So-called journalists continue to ask inane/offensive questions:
It looked like mirror images. You had your left leg all taped and she had her right leg all taped. Is this for the cripple's championship or what?
Do you think about the girls ahead of you? Steffi Graf has seven; Martina has nine.
Unfortunately, players very rarely call these people out. It would make a difference if they did.
9th seed Christina McHale was upset in the first round of junior girls competition today.
128 people had to be treated for heat illness at Wimbledon today--128 if you count Jelena Jankovic. And one had to be taken to the hospital. The temperature went up as high as 28C, which--where I live--would constitute a mercifully cool day right now. I remember, decades ago, traveling to London in the summer, and feeling so relieved that the temperature was much lower than it was here. Imagine my surprise when I saw heat wave precautions posted everywhere.
Here's a unique take on Melanie Oudin.
Though I generally try to avoid Sports Illustrated, I was relieved to find someone there who, like I, cannot understand why screaming is called "grunting."
Can someone please tie up Brad Gilbert, put a sock in his mouth, and lock him in a closet until Wimbledon is over? Actually, the sock part would be good enough.
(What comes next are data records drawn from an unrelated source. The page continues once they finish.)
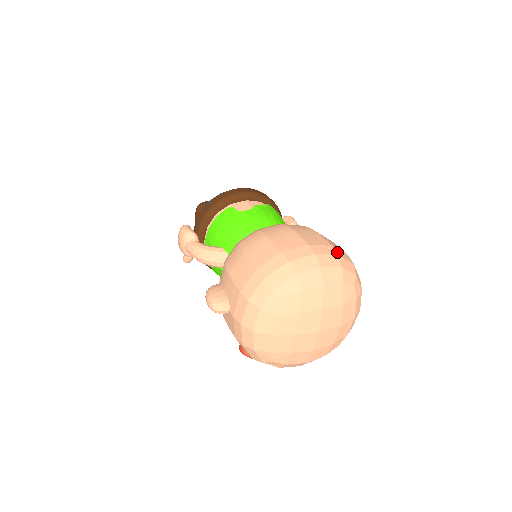
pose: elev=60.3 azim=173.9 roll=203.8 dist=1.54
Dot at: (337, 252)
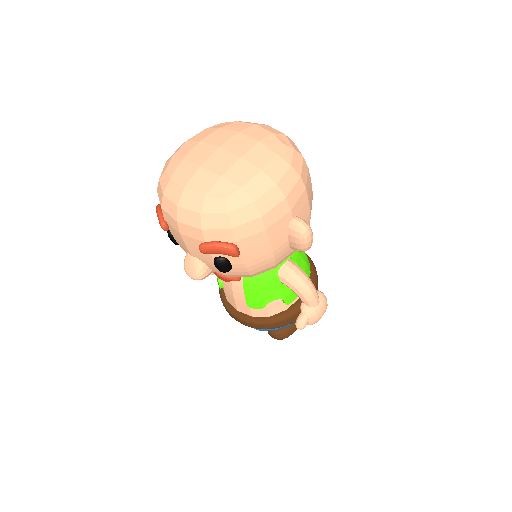
Dot at: occluded
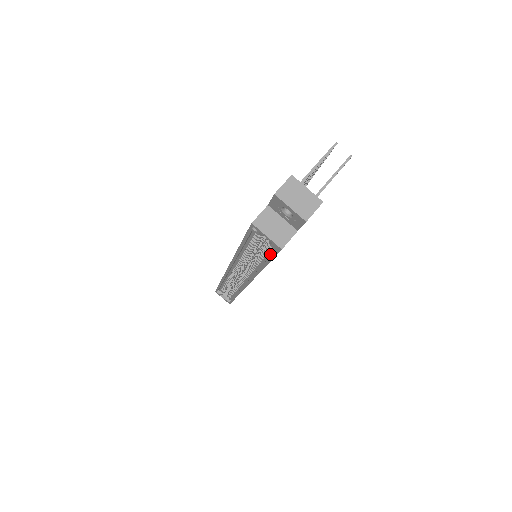
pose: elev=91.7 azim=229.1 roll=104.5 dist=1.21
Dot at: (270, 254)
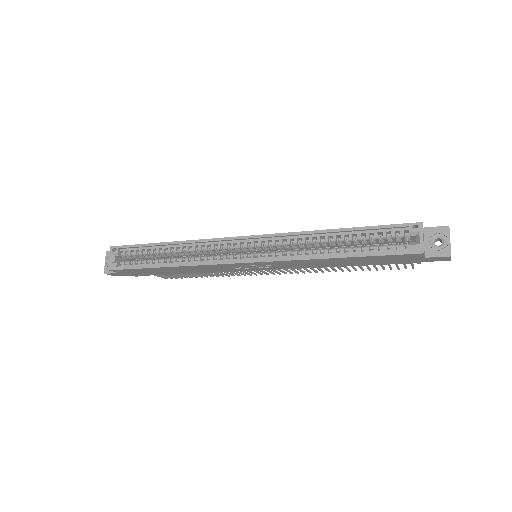
Dot at: (380, 252)
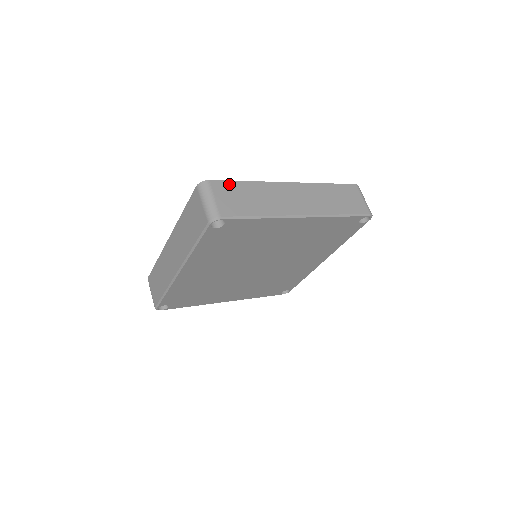
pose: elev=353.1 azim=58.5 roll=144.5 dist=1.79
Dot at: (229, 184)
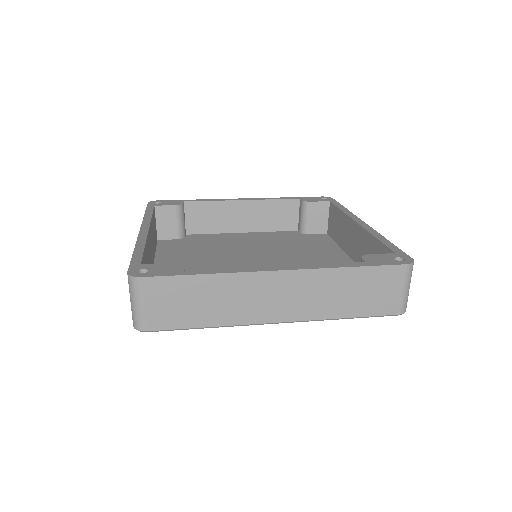
Dot at: (172, 282)
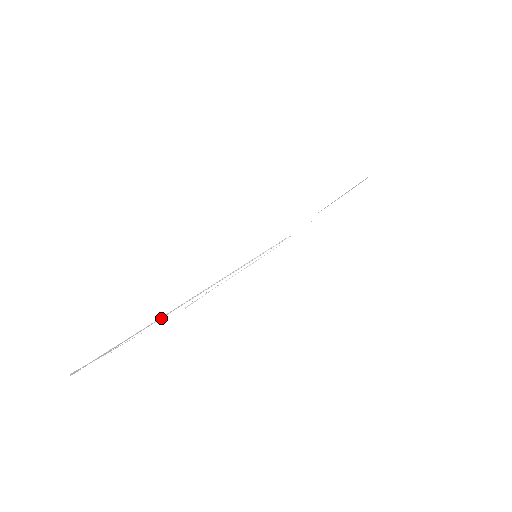
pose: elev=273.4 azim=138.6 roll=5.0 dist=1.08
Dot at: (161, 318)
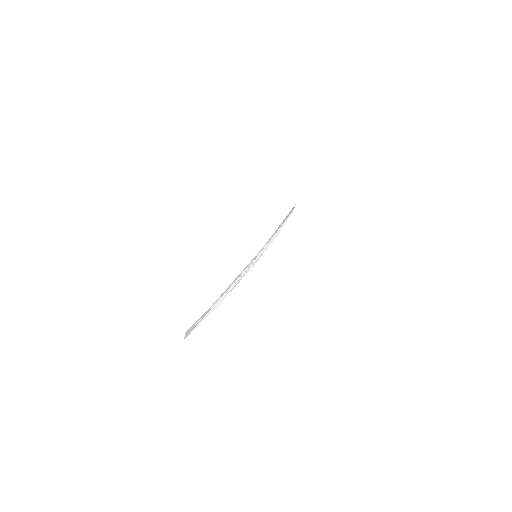
Dot at: occluded
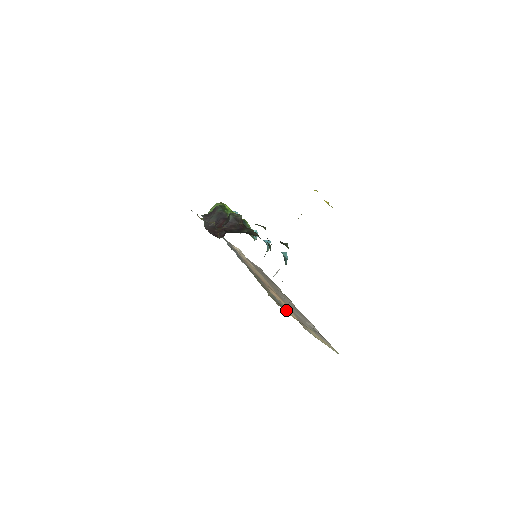
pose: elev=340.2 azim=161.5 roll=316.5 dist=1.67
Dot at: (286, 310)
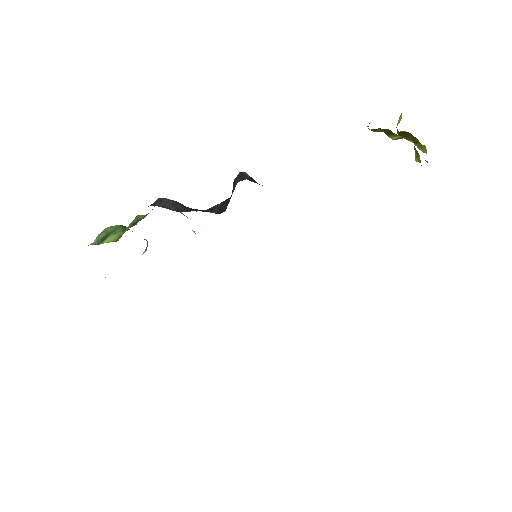
Dot at: occluded
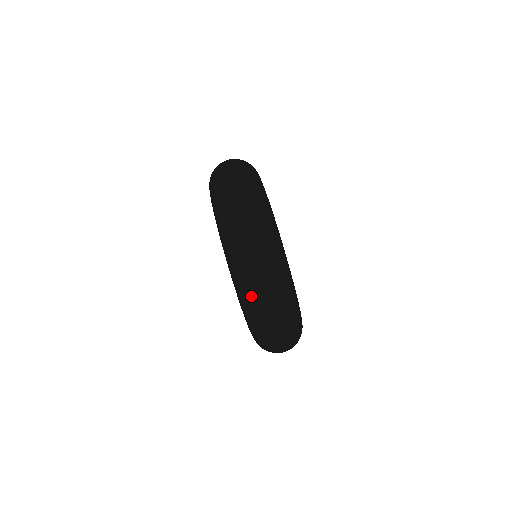
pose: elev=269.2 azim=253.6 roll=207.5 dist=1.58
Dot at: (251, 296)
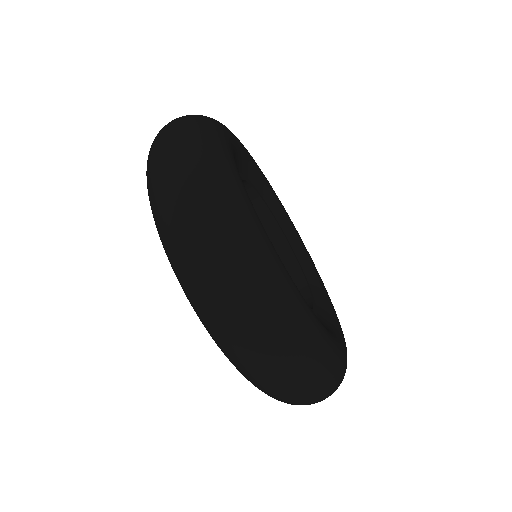
Dot at: occluded
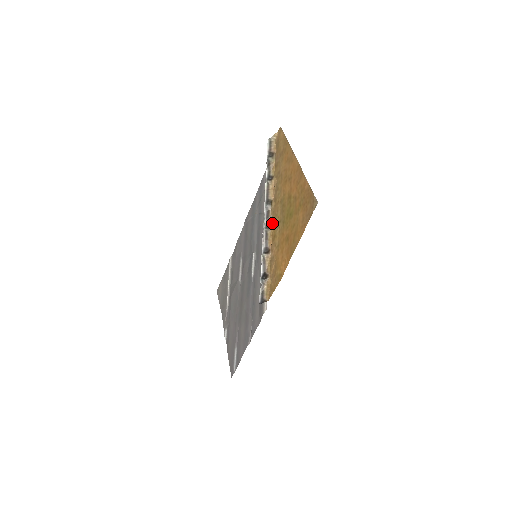
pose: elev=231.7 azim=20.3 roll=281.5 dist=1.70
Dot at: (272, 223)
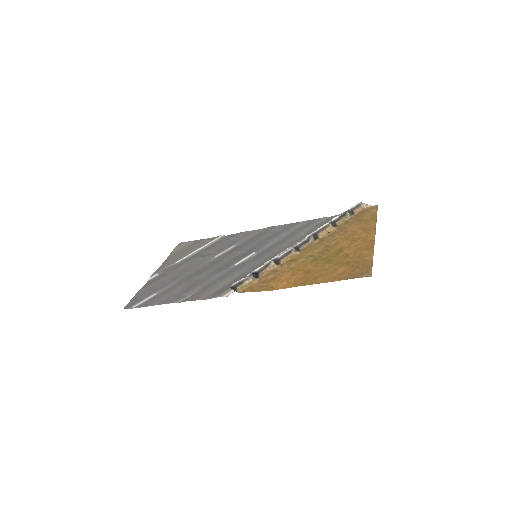
Dot at: (302, 250)
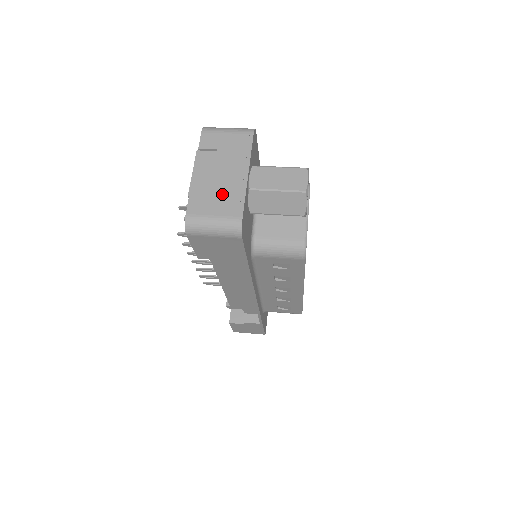
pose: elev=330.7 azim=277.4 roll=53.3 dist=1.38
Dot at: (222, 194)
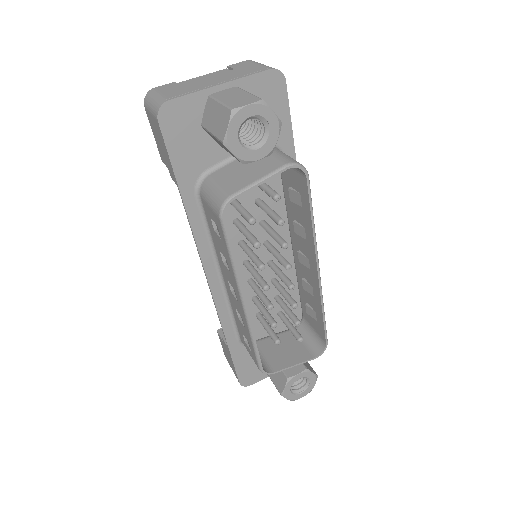
Dot at: (188, 87)
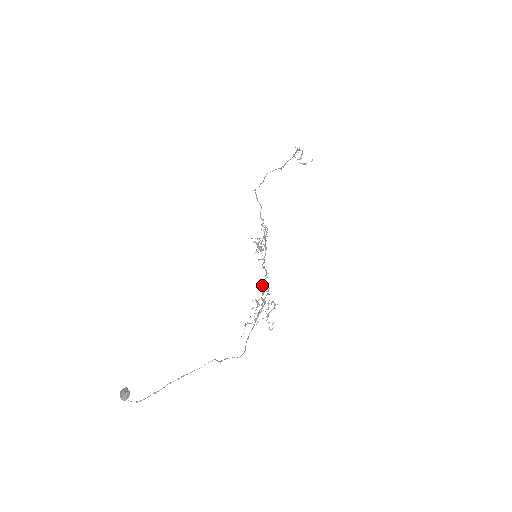
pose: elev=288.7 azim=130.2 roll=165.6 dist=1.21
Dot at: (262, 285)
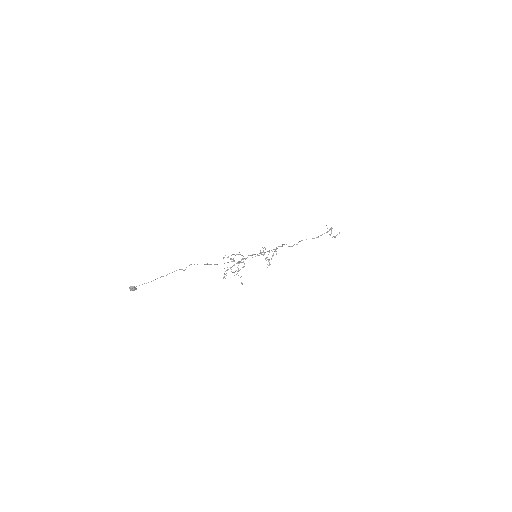
Dot at: (243, 258)
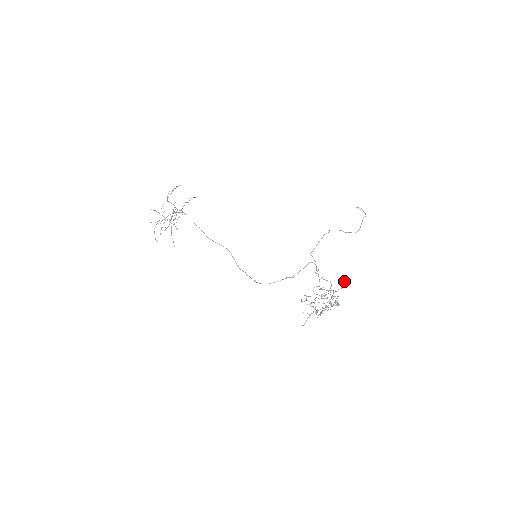
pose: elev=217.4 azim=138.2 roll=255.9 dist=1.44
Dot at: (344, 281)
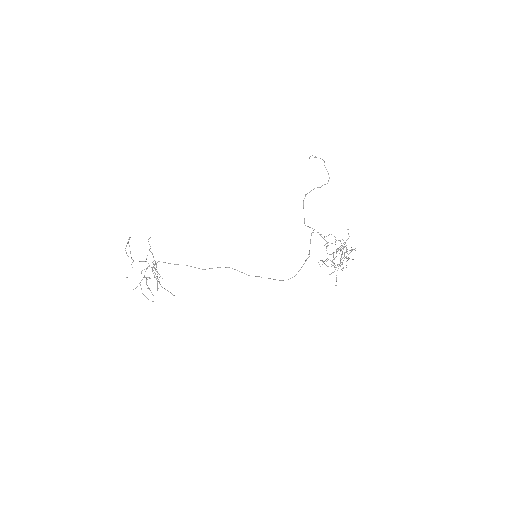
Dot at: (347, 229)
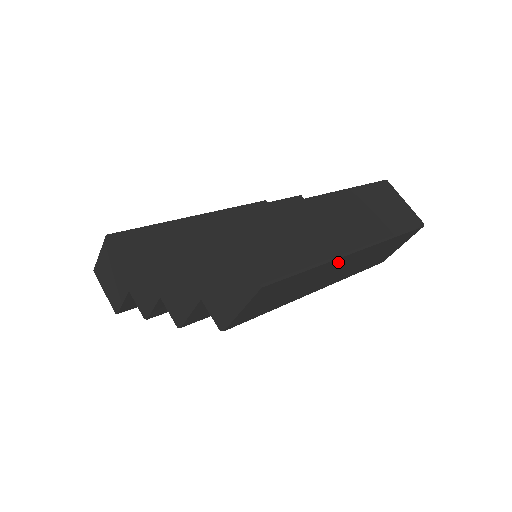
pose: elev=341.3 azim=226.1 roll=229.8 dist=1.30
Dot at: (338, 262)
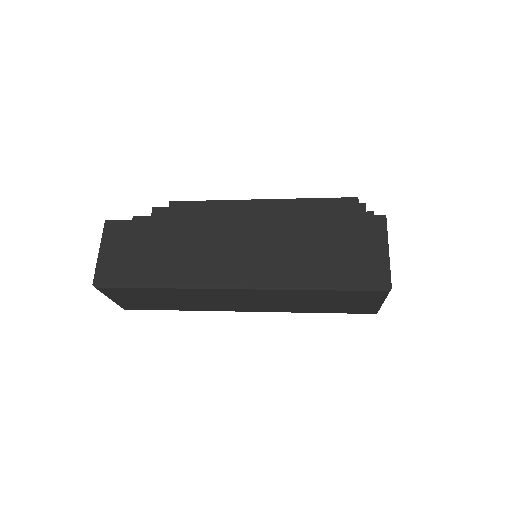
Dot at: (213, 292)
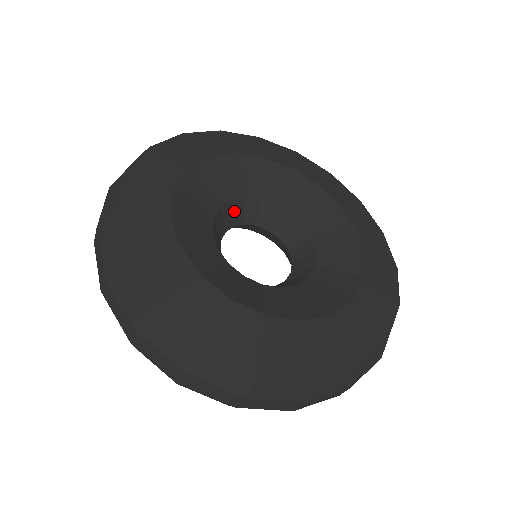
There is probably no greater philistine or yahoo on the sports airwaves--and that's saying something. It isn't just his constantly calling the French Open champion "KOOnetSOva" his "Double J" moniker for Jelena Jankovic, or the fact that he calls Tammy Tanasugarn "Tammy Sue Garden." His extreme "masculine" posturing, matched only by his tiny frame of reference, can be maddening.
Today, he was astonished by the idea of moving outer court matches to Centre Court if there is rain and Centre Court is not being used. Seriously, he was amazed that someone suggested this clever probability. And he made a series of lame "Simon says" jokes about Gilles Simon, whose name, of course, is not pronounced "SImon."
He also tried to "reassure" Tommy Haas that it just wasn't so when Haas described himself as emotional. Patting him on the back, Gilbert said in an avuncular tone, "No, you're not." It wasn't irony--he needed for Haas to stop thinking of himself as "feminine," I suppose.
If you've ever been to a gathering--maybe just your office--and noticed there is one man who just has to blurt out anything, no matter how inane it is, then you know what Gilbert is like. Several of the commentators are annoying, but next to Gilbert, they're all class acts.